Michael Tappe, 48, lebt in München und arbeitet als Sozialpädagoge.
Das Schweigen
Ich reiste ein Jahr lang durch Australien. An der Ostküste habe ich einen sehr netten Kanadier kennengelernt, wir haben uns super verstanden und ein paar Tage gemeinsam verbracht. Wellenreiten, nächtelang reden, mehr nicht. Aber als ich allein weiterreiste, habe ich es schon bereut. Ich dachte: Das war er, der Mann fürs Leben.
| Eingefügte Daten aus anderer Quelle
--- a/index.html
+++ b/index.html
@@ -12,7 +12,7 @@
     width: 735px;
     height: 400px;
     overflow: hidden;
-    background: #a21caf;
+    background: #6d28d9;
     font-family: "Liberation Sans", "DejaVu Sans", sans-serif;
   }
Monate später, an der Westküste, saß ich mit anderen Rucksacktouristen zusammen. Ein Joint ging rum, ich zog auch mal daran – der größte Fehler meines Lebens. Denn danach, in der Stadt, sehe ich plötzlich den Kanadier, nur kurz, in der Menschenmenge. Tausende Kilometer entfernt von dem Ort, an dem wir uns das letzte Mal gesehen haben. Aber der Joint hatte mich umgehauen, ich war kaum fähig aufzustehen, ich schaffte es nicht mal zu rufen. Dann war er verschwunden. Ich habe ihn nie wieder gesehen.
Franziska W., 31, lebt als Lehrerin in München.
Das Nicken
Ich war 21, meine damalige Freundin Martina* und ich machten Urlaub bei ihren Freunden Mike* und Susanne*, die in Portugal an einem Stausee wohnten. Zehn Tage schwimmen, spazieren gehen, Schach. Am Tag vor unserer Abreise beschlossen wir, einen letzten Ausflug mit dem Boot zu unternehmen.
In der Rückschau fügen sich die Ereignisse wie ein Puzzle zusammen, es ist klar, dass alles auf eine Katastrophe zulief. Wir standen am Boot, das Wetter war nicht besonders, aber auch nicht dramatisch schlecht. Mike und ich sahen uns an, nickten uns zu und beschlossen loszufahren. Unter allen Bildern an diesem Tag ist es genau dieses eine, das immer wiederkehrt, in der Erinnerung fast verlangsamt: der eine Moment, den ich gern rückgängig machen würde.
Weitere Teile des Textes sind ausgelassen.